Being in problem debt can harm people’s physical and mental health by causing strain and stress, reducing income available for products and services that promote good health, or increasing health-harming coping behaviours. Poor health can also increase the possibility of problem debt, for example when someone loses their job or has a low income. This can create a cycle of problem debt and poor health.

This chart shows the health (self-reported) of people who are in, and not in, problem debt and aged between 16 and 64 in 2018–20. 

On average, working-age people in problem debt report worse self-rated health than people who are not in problem debt. 

  • Nearly half of people in problem debt say their health is fair or poor (46%) and about a fifth (21%) say it is bad or very bad.  
  • Among people who are not in problem debt, 23% say their health is fair or poor, and only 7% report having bad or very bad health. 
  • People not in problem debt are almost twice as likely to have very good health compared to people who are in problem debt (35% compared to 19%).  

The relationship between problem debt and health remains once age and income have been accounted for, so it is not solely a result of people with problem debt having lower incomes or being a particular age.

People in problem debt tend to have worse health than people who are not in problem debt.
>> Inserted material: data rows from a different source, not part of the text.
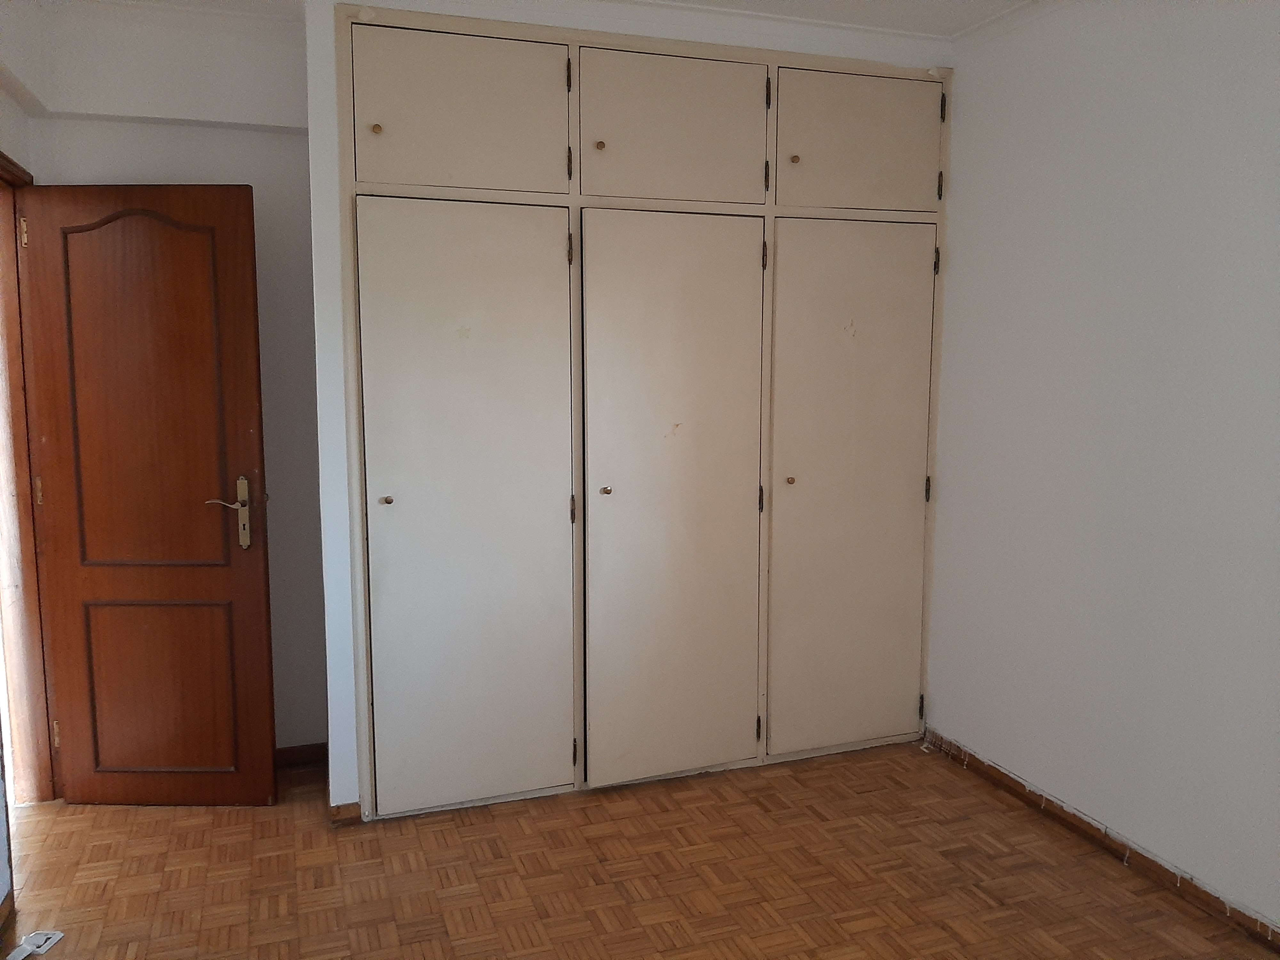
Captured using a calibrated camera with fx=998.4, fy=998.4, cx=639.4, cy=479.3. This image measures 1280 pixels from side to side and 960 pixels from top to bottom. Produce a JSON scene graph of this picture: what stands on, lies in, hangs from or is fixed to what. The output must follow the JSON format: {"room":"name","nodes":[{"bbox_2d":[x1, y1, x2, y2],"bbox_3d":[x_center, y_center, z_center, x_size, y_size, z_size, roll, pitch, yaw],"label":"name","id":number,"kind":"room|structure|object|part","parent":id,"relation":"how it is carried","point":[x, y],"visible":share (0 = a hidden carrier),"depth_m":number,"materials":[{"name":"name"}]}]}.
{"room":"bedroom","nodes":[
{"label":"bedroom","id":0,"kind":"room"},
{"bbox_2d":[0,0,42,914],"bbox_3d":[-1.455,-0.031,1.743,0.215,2.641,3.662,-2,7,-20],"label":"left wall","id":1,"kind":"structure","parent":0,"point":[20,114],"depth_m":2.96,"materials":[{"name":"white paint"}]},
{"bbox_2d":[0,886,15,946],"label":"baseboard","id":2,"kind":"structure","parent":1,"relation":"attached to","point":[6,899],"depth_m":2.63,"materials":[{"name":"brown wood"}]},
{"bbox_2d":[0,151,59,809],"bbox_3d":[-1.956,0.127,2.935,0.184,2.081,1.021,-2,7,-20],"label":"door frame","id":3,"kind":"structure","parent":1,"relation":"in","point":[1,176],"depth_m":3.28,"materials":[{"name":"brown wood"}]},
{"bbox_3d":[-1.969,-0.786,3.206,0.016,0.093,0.016,-2,7,-20],"label":"hinge","id":4,"kind":"part","parent":3,"relation":"part of","materials":[{"name":"gold metal"}]},
{"bbox_3d":[-1.983,0.041,3.308,0.015,0.096,0.016,-2,7,-20],"label":"hinge","id":5,"kind":"part","parent":3,"relation":"part of","materials":[{"name":"gold metal"}]},
{"bbox_2d":[20,179,278,804],"bbox_3d":[-1.594,0.095,3.240,0.714,2.001,0.169,0,7,2],"label":"wooden door","id":6,"kind":"structure","parent":3,"relation":"attached to","point":[252,383],"depth_m":3.21,"materials":[{"name":"brown wood"}]},
{"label":"arched panel","id":7,"kind":"part","parent":6,"relation":"part of","materials":[{"name":"brown wood"}]},
{"bbox_3d":[-1.594,0.689,3.333,0.450,0.571,0.039,0,7,2],"label":"panel","id":8,"kind":"part","parent":6,"relation":"part of","materials":[{"name":"brown wood"}]},
{"bbox_3d":[-1.329,0.113,3.256,0.148,0.239,0.117,0,7,2],"label":"lever handle","id":9,"kind":"part","parent":6,"relation":"part of","materials":[{"name":"metal"}]},
{"bbox_2d":[23,0,327,757],"bbox_3d":[-1.568,-0.247,3.480,1.437,2.625,0.157,-2,7,-20],"label":"back wall","id":10,"kind":"structure","parent":0,"point":[245,135],"depth_m":3.44,"materials":[{"name":"white paint"}]},
{"bbox_2d":[273,742,327,767],"bbox_3d":[-1.505,1.037,3.619,0.883,0.073,0.019,-2,7,-20],"label":"baseboard","id":11,"kind":"structure","parent":10,"relation":"attached to","point":[311,754],"depth_m":3.71,"materials":[{"name":"brown wood"}]},
{"bbox_2d":[50,0,1039,36],"bbox_3d":[-0.038,-1.404,1.629,4.465,0.111,4.666,-2,7,-20],"label":"ceiling","id":12,"kind":"structure","parent":0,"point":[714,1],"depth_m":3.30,"materials":[{"name":"white paint"}]},
{"bbox_2d":[295,0,952,815],"bbox_3d":[0.070,-0.279,3.667,2.301,2.645,0.574,-2,7,-20],"label":"closet wall","id":13,"kind":"structure","parent":0,"point":[335,297],"depth_m":3.21,"materials":[{"name":"white paint"}]},
{"bbox_2d":[328,800,364,826],"bbox_3d":[-0.958,1.081,3.246,0.094,0.069,0.067,-2,7,-20],"label":"baseboard","id":14,"kind":"structure","parent":13,"relation":"attached to","point":[351,805],"depth_m":3.23,"materials":[{"name":"brown wood"}]},
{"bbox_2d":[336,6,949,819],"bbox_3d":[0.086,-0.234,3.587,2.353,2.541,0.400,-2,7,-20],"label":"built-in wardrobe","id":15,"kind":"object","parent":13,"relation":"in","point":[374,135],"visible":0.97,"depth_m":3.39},
{"bbox_3d":[-0.804,-1.066,3.050,0.027,0.028,0.028,-2,7,-20],"label":"knob","id":16,"kind":"part","parent":15,"relation":"part of","materials":[{"name":"gold metal"}]},
{"bbox_3d":[-0.799,0.065,3.152,0.032,0.029,0.036,-2,7,-20],"label":"knob","id":17,"kind":"part","parent":15,"relation":"part of","materials":[{"name":"metal"}]},
{"bbox_3d":[-0.555,-1.120,3.085,0.616,0.454,0.042,-2,7,-20],"label":"door","id":18,"kind":"part","parent":15,"relation":"part of","materials":[{"name":"beige paint"}]},
{"bbox_3d":[-0.551,0.136,3.209,0.623,1.938,0.105,-2,7,-20],"label":"door","id":19,"kind":"part","parent":15,"relation":"part of","materials":[{"name":"beige paint"}]},
{"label":"hinge","id":20,"kind":"part","parent":15,"relation":"part of","materials":[{"name":"metal"}]},
{"bbox_3d":[-0.229,-1.019,3.243,0.016,0.096,0.022,-2,7,-20],"label":"hinge","id":21,"kind":"part","parent":15,"relation":"part of","materials":[{"name":"metal"}]},
{"bbox_3d":[-0.229,-0.748,3.275,0.017,0.099,0.022,-2,7,-20],"label":"hinge","id":22,"kind":"part","parent":15,"relation":"part of","materials":[{"name":"metal"}]},
{"bbox_3d":[-0.228,0.103,3.365,0.017,0.092,0.021,-2,7,-20],"label":"hinge","id":23,"kind":"part","parent":15,"relation":"part of","materials":[{"name":"metal"}]},
{"bbox_3d":[-0.224,0.934,3.437,0.019,0.091,0.023,-2,7,-20],"label":"hinge","id":24,"kind":"part","parent":15,"relation":"part of","materials":[{"name":"metal"}]},
{"bbox_3d":[-0.132,-1.085,3.267,0.028,0.029,0.029,-2,7,-20],"label":"knob","id":25,"kind":"part","parent":15,"relation":"part of","materials":[{"name":"metal"}]},
{"bbox_3d":[-0.118,0.037,3.367,0.033,0.030,0.036,-2,7,-20],"label":"knob","id":26,"kind":"part","parent":15,"relation":"part of","materials":[{"name":"gold metal"}]},
{"bbox_3d":[0.103,0.129,3.433,0.628,1.896,0.120,-2,7,-20],"label":"door","id":27,"kind":"part","parent":15,"relation":"part of","materials":[{"name":"beige paint"}]},
{"bbox_3d":[0.108,-1.139,3.307,0.620,0.449,0.062,-2,7,-20],"label":"door","id":28,"kind":"part","parent":15,"relation":"part of","materials":[{"name":"beige paint"}]},
{"bbox_3d":[0.433,0.908,3.676,0.018,0.089,0.021,-2,7,-20],"label":"hinge","id":29,"kind":"part","parent":15,"relation":"part of","materials":[{"name":"metal"}]},
{"bbox_3d":[0.429,0.070,3.568,0.016,0.096,0.021,-2,7,-20],"label":"hinge","id":30,"kind":"part","parent":15,"relation":"part of","materials":[{"name":"metal"}]},
{"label":"hinge","id":31,"kind":"part","parent":15,"relation":"part of","materials":[{"name":"metal"}]},
{"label":"hinge","id":32,"kind":"part","parent":15,"relation":"part of","materials":[{"name":"metal"}]},
{"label":"hinge","id":33,"kind":"part","parent":15,"relation":"part of","materials":[{"name":"metal"}]},
{"bbox_3d":[0.528,0.006,3.539,0.028,0.029,0.032,-2,7,-20],"label":"knob","id":34,"kind":"part","parent":15,"relation":"part of","materials":[{"name":"gold metal"}]},
{"bbox_3d":[0.529,-1.098,3.445,0.028,0.027,0.030,-2,7,-20],"label":"knob","id":35,"kind":"part","parent":15,"relation":"part of","materials":[{"name":"gold metal"}]},
{"bbox_3d":[0.756,0.098,3.648,0.599,1.903,0.097,-2,7,-20],"label":"door","id":36,"kind":"part","parent":15,"relation":"part of","materials":[{"name":"beige paint"}]},
{"bbox_3d":[0.773,-1.178,3.533,0.596,0.454,0.043,-2,7,-20],"label":"door","id":37,"kind":"part","parent":15,"relation":"part of","materials":[{"name":"beige paint"}]},
{"bbox_3d":[1.090,0.885,3.899,0.019,0.093,0.023,-2,7,-20],"label":"hinge","id":38,"kind":"part","parent":15,"relation":"part of","materials":[{"name":"metal"}]},
{"bbox_3d":[1.085,0.035,3.790,0.016,0.096,0.021,-2,7,-20],"label":"hinge","id":39,"kind":"part","parent":15,"relation":"part of","materials":[{"name":"metal"}]},
{"bbox_3d":[1.079,-0.797,3.657,0.018,0.094,0.021,-2,7,-20],"label":"hinge","id":40,"kind":"part","parent":15,"relation":"part of","materials":[{"name":"metal"}]},
{"bbox_3d":[1.091,-1.067,3.649,0.016,0.096,0.020,-2,7,-20],"label":"hinge","id":41,"kind":"part","parent":15,"relation":"part of","materials":[{"name":"metal"}]},
{"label":"hinge","id":42,"kind":"part","parent":15,"relation":"part of","materials":[{"name":"metal"}]},
{"bbox_2d":[0,738,1279,959],"bbox_3d":[-0.062,1.312,2.025,3.866,0.100,4.650,-2,7,-20],"label":"parquet floor","id":43,"kind":"structure","parent":0,"point":[862,797],"depth_m":2.90,"materials":[{"name":"brown wood"}]},
{"bbox_2d":[5,929,64,959],"bbox_3d":[-1.551,1.187,2.525,0.116,0.043,0.150,-2,7,-20],"label":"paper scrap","id":44,"kind":"object","parent":43,"relation":"on","point":[57,937],"visible":0.98,"depth_m":2.54,"materials":[{"name":"white"}]},
{"bbox_2d":[926,0,1279,930],"bbox_3d":[1.777,-0.089,2.188,0.161,2.665,4.213,-2,7,-20],"label":"right wall","id":45,"kind":"structure","parent":0,"point":[963,251],"depth_m":2.96,"materials":[{"name":"white paint"}]},
{"bbox_2d":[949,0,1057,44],"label":"crown molding","id":46,"kind":"structure","parent":45,"relation":"attached to","point":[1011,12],"depth_m":3.36,"materials":[{"name":"white paint"}]},
{"bbox_2d":[920,729,1279,952],"bbox_3d":[1.654,1.187,2.370,0.018,0.072,3.393,-2,7,-20],"label":"baseboard","id":47,"kind":"structure","parent":45,"relation":"attached to","point":[1244,915],"depth_m":2.98,"materials":[{"name":"brown wood"}]}
]}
It is important therefore to acknowledge the role of poor health in triggering and exacerbating debt. Specifically, there are questions on how to ensure debts remain manageable without becoming a problem as well as ensuring debt services are appropriate and accessible for people with health conditions. 

A household is defined as being in problem debt if it falls into one – or both – of the following two groups:  

  • Liquidity problems:  
    • household debt repayments represent at least 25% of net monthly income, and at least one adult in the household reports falling behind with bills or credit commitments, or 
    • the household is currently in two or more consecutive months’ arrears on bills or credit commitments, and at least one adult in the household reports falling behind with bills or credit commitments. 
  • Solvency problems:  
    • household debt represents at least 20% of net annual income and at least one adult considers their debt a heavy burden.  

Source: Health Foundation analysis of Office for National Statistics, Wealth and Assets Survey, Great Britain, 2018–20. This analysis uses financial debt, which is the money owed on credit cards, loans and other non-mortgage debt but excludes property debt and council tax.  Self-rated health – where people are asked to assess their overall health – is a good proxy for health outcomes generally. Self-rated health is a measure of health on a five-point scale from ‘very good’ to ‘very bad’. The other options are ‘good’, ‘fair’ and ‘bad’.